JOB A>
Reproduce the passage on gentrification below in full, word for word.

EXCERPT>
Scholars have also identified census indicators that can be used to reveal that gentrification is taking place in a given area, including a drop in the number of children per household, increased education among residents, the number of non-traditional types of households, and a general upwards shift in income.
The stereotypical gentrifiers also have shared consumer preferences and favor a largely consumerist culture. This fuels the rapid expansion of trendy restaurant, shopping, and entertainment spheres that often accompany the gentrification process. Holcomb and Beauregard described these groups as those who are "attracted by low prices and toleration of an unconventional lifestyle".() as cited in
An interesting find from research on those who participate and initiate the gentrification process, the "marginal gentrifiers" as referred to by Tim Butler, is that they become marginalized by the expansion of the process.
Jackelyn Hwang and Jeffrey Lin have supported in their research that another reason for the influx of upper-class individuals to urban areas is due to the "increase in demand for college-educated workers". It is because of this demand that wealthier individuals with college degrees needed to move into urban cities for work, increasing prices in housing as the demand has grown. Additionally, Darren P. Smith finds through his research that college-educated workers moving into the urban areas causes them to settle there and raise children, which eventually contributes to the cost of education in regards to the migration between urban and suburban places.

EXCERPTED RECORDS>
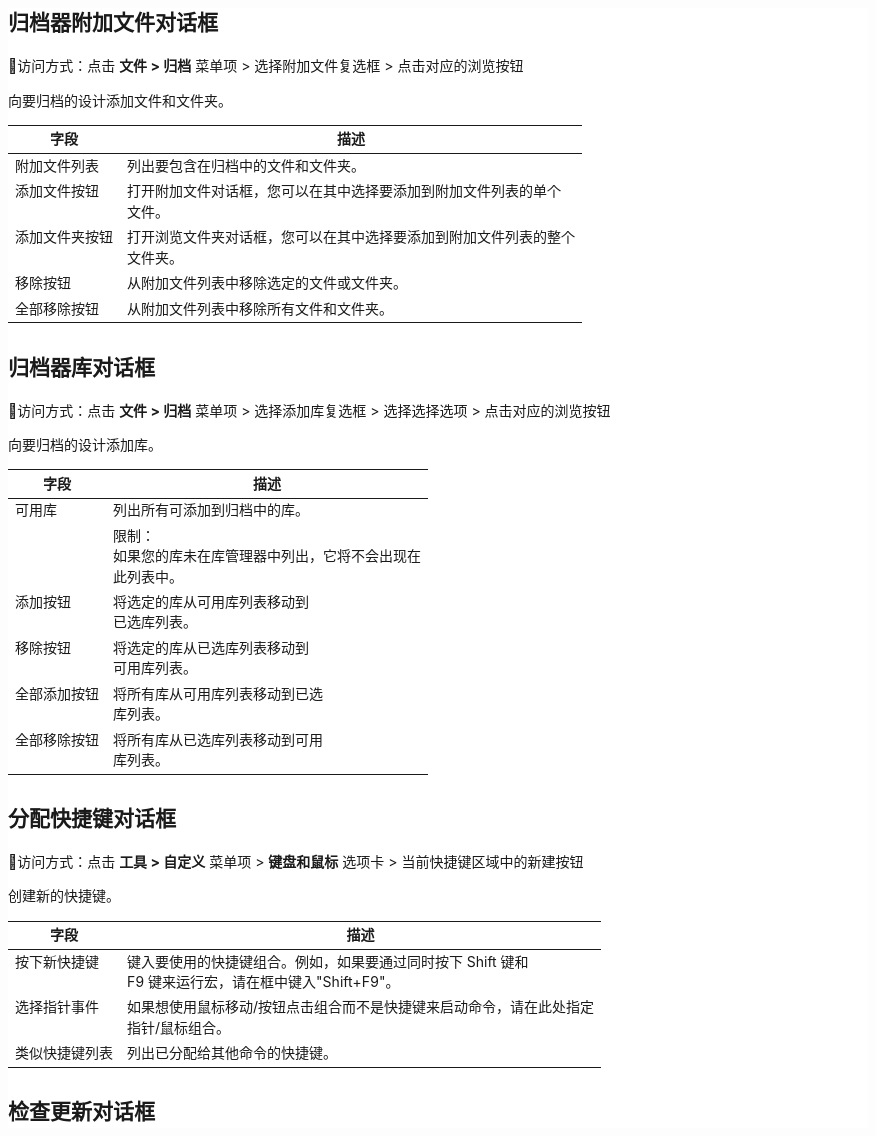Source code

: ## 归档器附加文件对话框

💃访问方式：点击 **文件 > 归档** 菜单项 > 选择附加文件复选框 > 点击对应的浏览按钮

向要归档的设计添加文件和文件夹。

| 字段                 | 描述                                                                                                                 |
|-----------------------|-----------------------------------------------------------------------------------------------------------------------------|
| 附加文件列表 | 列出要包含在归档中的文件和文件夹。                                                            |
| 添加文件按钮       | 打开附加文件对话框，您可以在其中选择要添加到附加文件列表的单个<br>文件。 |
| 添加文件夹按钮     | 打开浏览文件夹对话框，您可以在其中选择要添加到附加文件列表的整个<br>文件夹。        |
| 移除按钮         | 从附加文件列表中移除选定的文件或文件夹。                                                         |
| 全部移除按钮     | 从附加文件列表中移除所有文件和文件夹。                                                        |

## 归档器库对话框

💃访问方式：点击 **文件 > 归档** 菜单项 > 选择添加库复选框 > 选择选择选项 > 点击对应的浏览按钮

向要归档的设计添加库。

| 字段               | 描述                                                                                               |
|---------------------|-----------------------------------------------------------------------------------------------------------|
| 可用库 | 列出所有可添加到归档中的库。                                       |
|                     | 限制：<br>如果您的库未在库管理器中列出，它将不会出现在<br>此列表中。 |
| 添加按钮          | 将选定的库从可用库列表移动到<br>已选库列表。           |
| 移除按钮       | 将选定的库从已选库列表移动到<br>可用库列表。           |
| 全部添加按钮      | 将所有库从可用库列表移动到已选<br>库列表。           |
| 全部移除按钮   | 将所有库从已选库列表移动到可用<br>库列表。           |

## 分配快捷键对话框

💃访问方式：点击 **工具 > 自定义** 菜单项 > **键盘和鼠标** 选项卡 > 当前快捷键区域中的新建按钮

创建新的快捷键。

| 字段                  | 描述                                                                                                                                                                                |
|------------------------|--------------------------------------------------------------------------------------------------------------------------------------------------------------------------------------------|
| 按下新快捷键 | 键入要使用的快捷键组合。例如，如果要通过同时按下 Shift 键和<br>F9 键来运行宏，请在框中键入"Shift+F9"。 |
| 选择指针事件 | 如果想使用鼠标移动/按钮点击组合而不是快捷键来启动命令，请在此处指定<br>指针/鼠标组合。                        |
| 类似快捷键列表 | 列出已分配给其他命令的快捷键。                                                                                                                                |

## 检查更新对话框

JOB B>
Pick out every line of the listing above that contains the string "访问方式" and copy each one. Letter case must match.

EXERCISE ANSWER A>
Scholars have also identified census indicators that can be used to reveal that gentrification is taking place in a given area, including a drop in the number of children per household, increased education among residents, the number of non-traditional types of households, and a general upwards shift in income.
The stereotypical gentrifiers also have shared consumer preferences and favor a largely consumerist culture. This fuels the rapid expansion of trendy restaurant, shopping, and entertainment spheres that often accompany the gentrification process. Holcomb and Beauregard described these groups as those who are "attracted by low prices and toleration of an unconventional lifestyle".() as cited in
An interesting find from research on those who participate and initiate the gentrification process, the "marginal gentrifiers" as referred to by Tim Butler, is that they become marginalized by the expansion of the process.
Jackelyn Hwang and Jeffrey Lin have supported in their research that another reason for the influx of upper-class individuals to urban areas is due to the "increase in demand for college-educated workers". It is because of this demand that wealthier individuals with college degrees needed to move into urban cities for work, increasing prices in housing as the demand has grown. Additionally, Darren P. Smith finds through his research that college-educated workers moving into the urban areas causes them to settle there and raise children, which eventually contributes to the cost of education in regards to the migration between urban and suburban places.

EXERCISE ANSWER B>
💃访问方式：点击 **文件 > 归档** 菜单项 > 选择附加文件复选框 > 点击对应的浏览按钮
💃访问方式：点击 **文件 > 归档** 菜单项 > 选择添加库复选框 > 选择选择选项 > 点击对应的浏览按钮
💃访问方式：点击 **工具 > 自定义** 菜单项 > **键盘和鼠标** 选项卡 > 当前快捷键区域中的新建按钮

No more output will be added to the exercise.